まずは「マガリガワ・プロジェクト」のコンセプトを俯瞰してみよう。100万㎡もの広大な敷地のうち、38万㎡にあたる部分を開拓し、緑を豊かに残しつつ、800mものロングストレートを擁するロードコースを中心に、和のテイストを生かしたオーナーズ・パドックやクラブハウス、ダイニング、富士山を望むプール、そしてジムや温泉といった施設が設けられている。300台ほどの収容が可能な保管ガレージや、プライベートヴィラとして販売をするオーナーズ・パドックは、A,B,C,Dの4タイプが設定されており、もっとも広いタイプは400㎡もの広さだ。まさに、壮大なプロジェクトである。

これはTHE MAGARIGAWA CLUBのロビーのイメージだ。リゾート施設のような空間デザインも、「今までにはない」という絶対的なコンセプトを考えると頷ける。

「コースが深い山の間の中にあることがスパ・フランコルシャンを、コースの高低差がラグナセカを思いださせますね」とつぶやくのは、日産自動車でチーフ・クリエイティブ・オフィサーを務めた中村史郎氏だ。現在は、東京・代官山とLAハリウッドに構えたスタジオを中心に世界中のネットワークをつないで、独自のデザイン・マネージメントを展開する「SNデザインプラットフォーム」を運営している。クラシックカーへの造詣も深く、世界2大イベント、ペブルビーチとヴィラデステの審査員も務めている。

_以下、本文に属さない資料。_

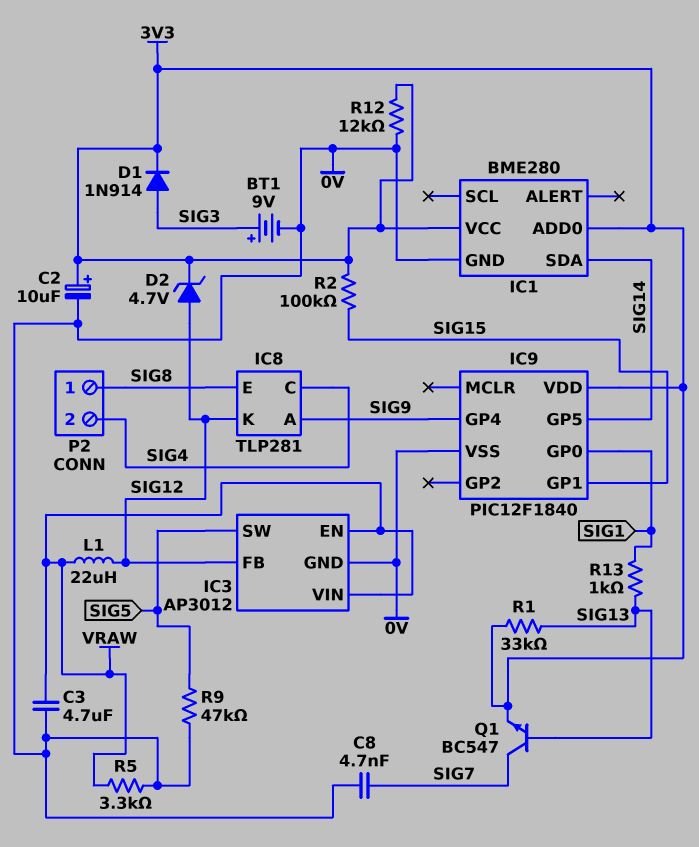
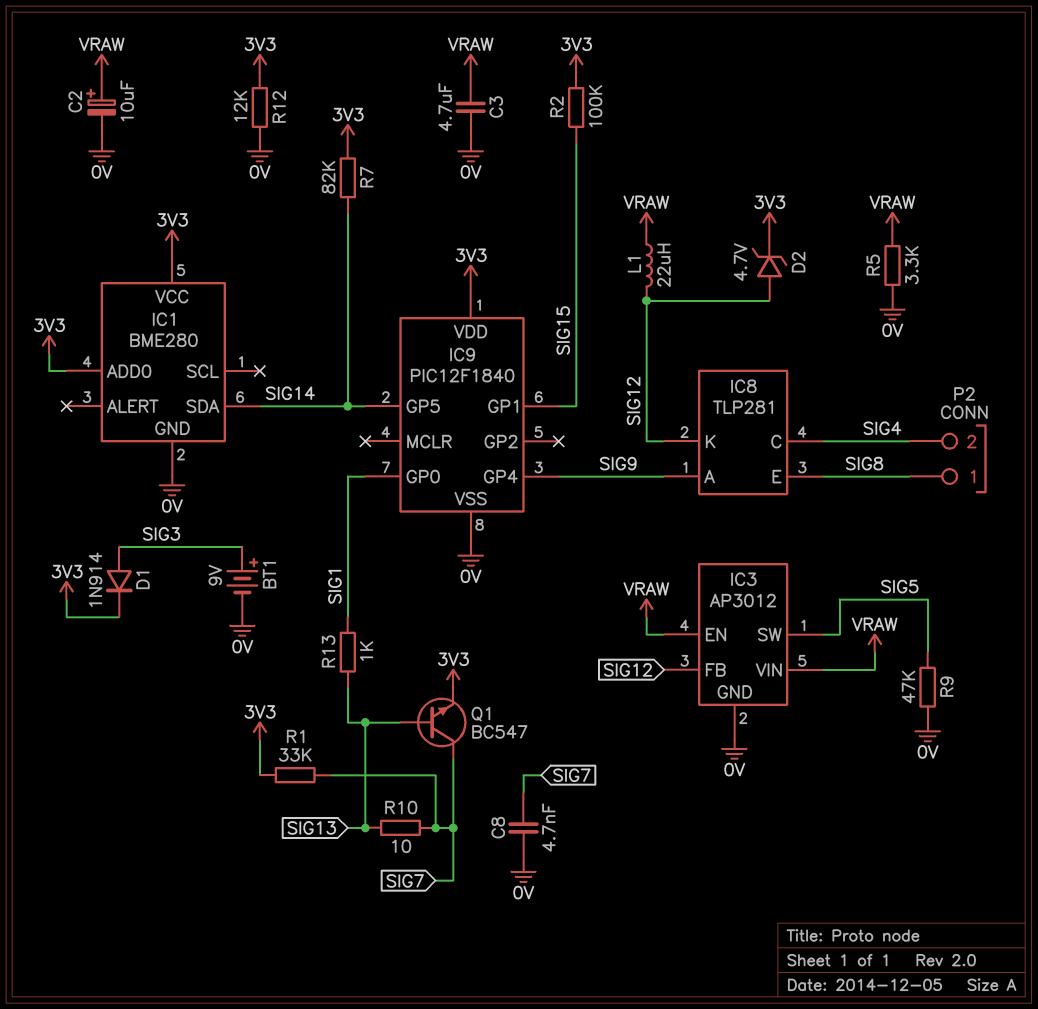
C2: 10uF (plus 3V3, minus 0V) -> 10uF (plus VRAW, minus 0V)
R1: 33k (3V3, SIG13) -> 33k (3V3, SIG7)
R7: none -> 82k (3V3, SIG14)
R10: none -> 10 (SIG7, SIG13)

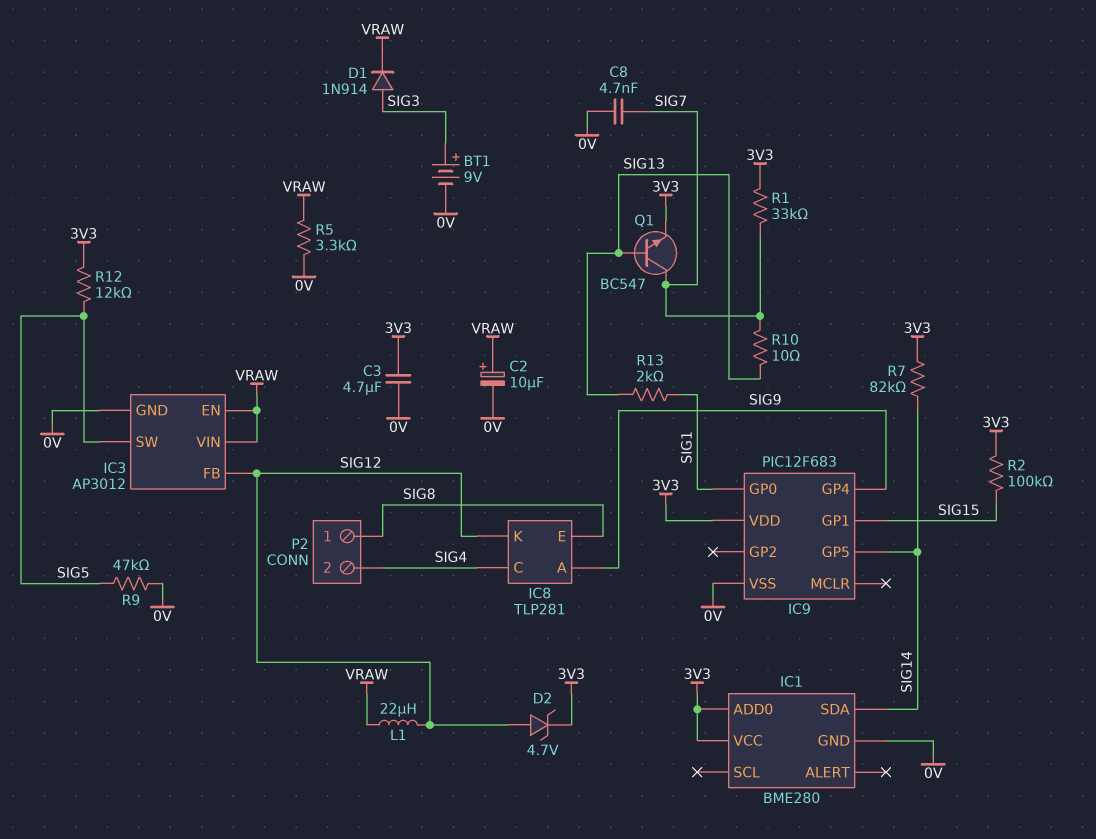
C3: 4.7uF (0V, VRAW) -> 4.7uF (0V, 3V3)
D1: diode 1N914 (A SIG3, K 3V3) -> diode 1N914 (A SIG3, K VRAW)
IC9: PIC12F1840 -> PIC12F683
R12: 12k (0V, 3V3) -> 12k (3V3, SIG5)
R13: 1k (SIG1, SIG13) -> 2k (SIG1, SIG13)

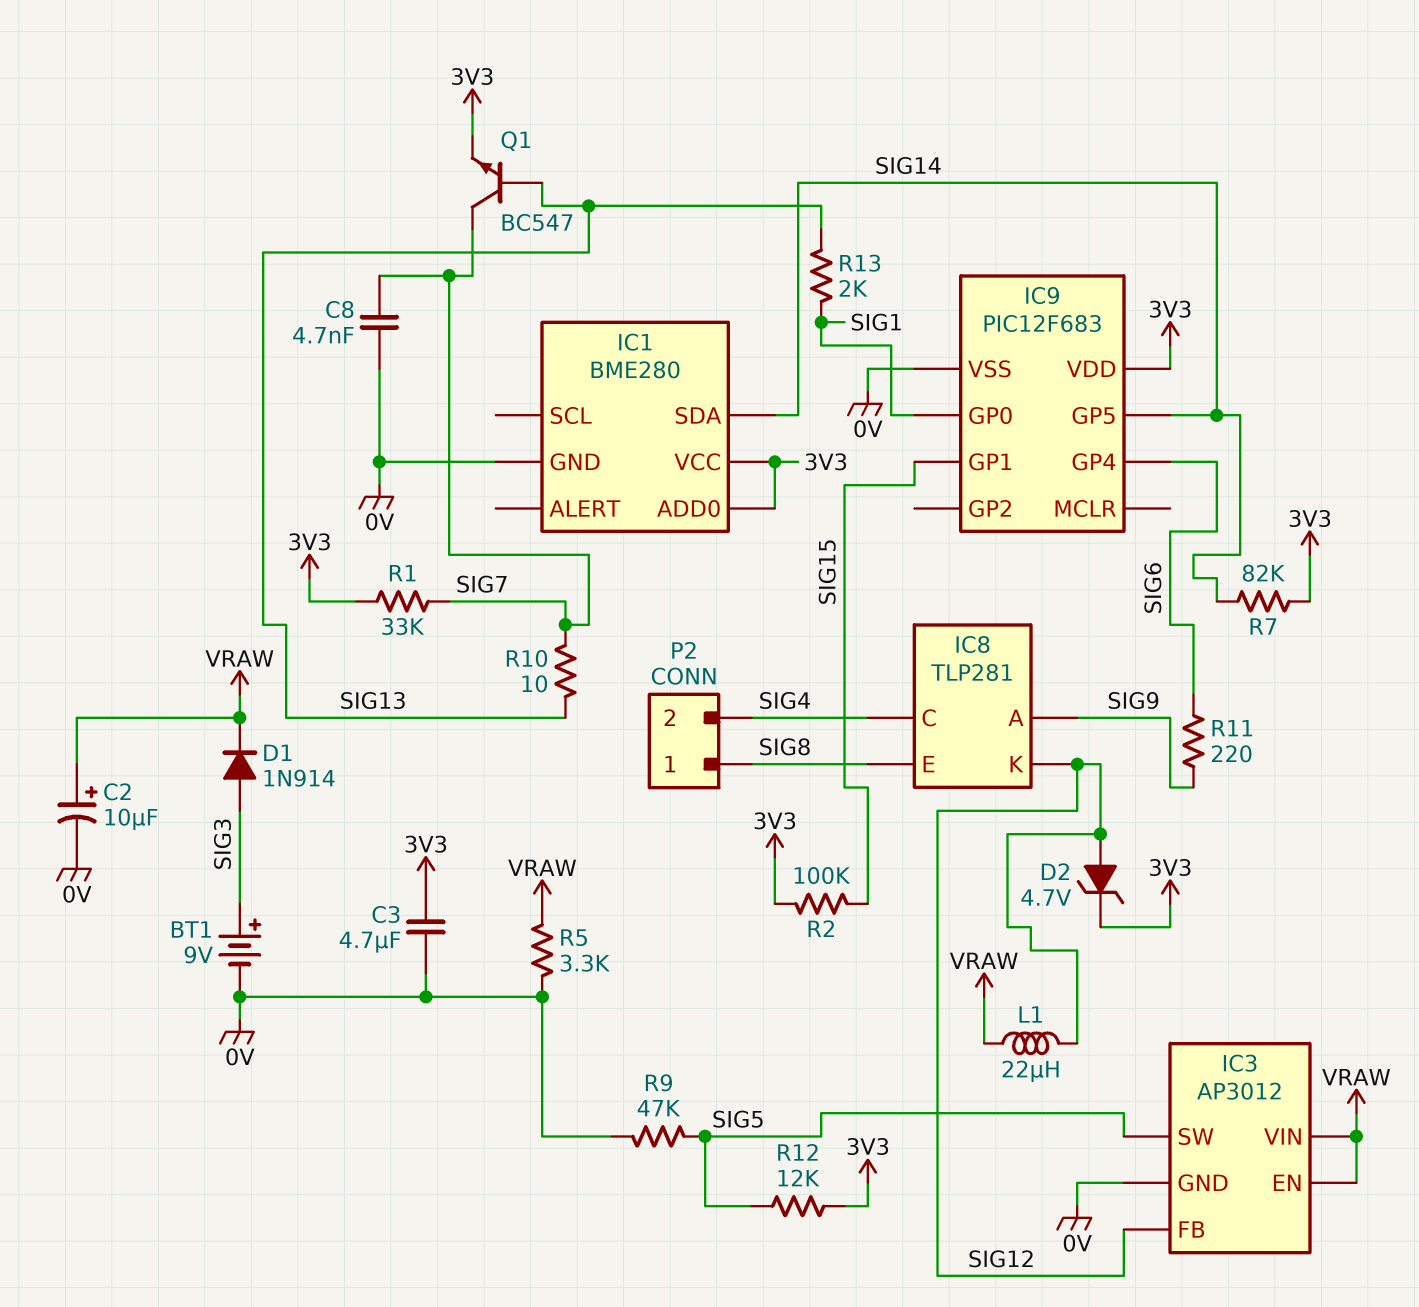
IC9 pin GP4: SIG9 -> SIG6
R11: none -> 220 (SIG6, SIG9)

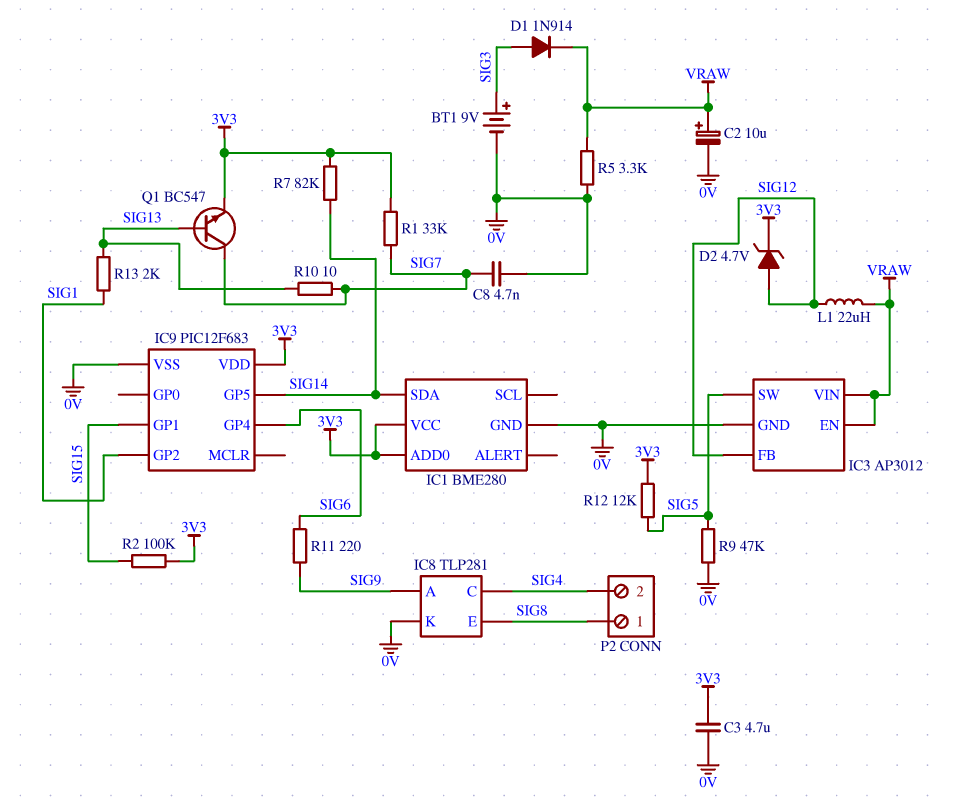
IC8 pin K: SIG12 -> 0V
IC9 pin GP0: SIG1 -> none
IC9 pin GP2: none -> SIG1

グループが運営する会員制のレストラン&バー「1861」で、まずジオラマを見ながら説明を受ける。中村史郎氏はペブルビーチコンクールデレガンスの審査員に14回連続で選ばれる知識人。ここ数年はコンコルソ・エレガンツァ・ヴィラデステの審査員も委嘱されるなど、世界的に権威ある優雅な自動車イベントを知る数少ない日本人である。日産自動車の元専務執行役員で、チーフ・クリエイティブ・オフィサー 。

今回はオクタン日本版として、世界のラグジュアリィカーライフを知る中村史郎氏に、THE MAGARIGAWA CLUBの現地を視察いただき、その意義や価値について忌憚なきご意見をいただくことを企画した。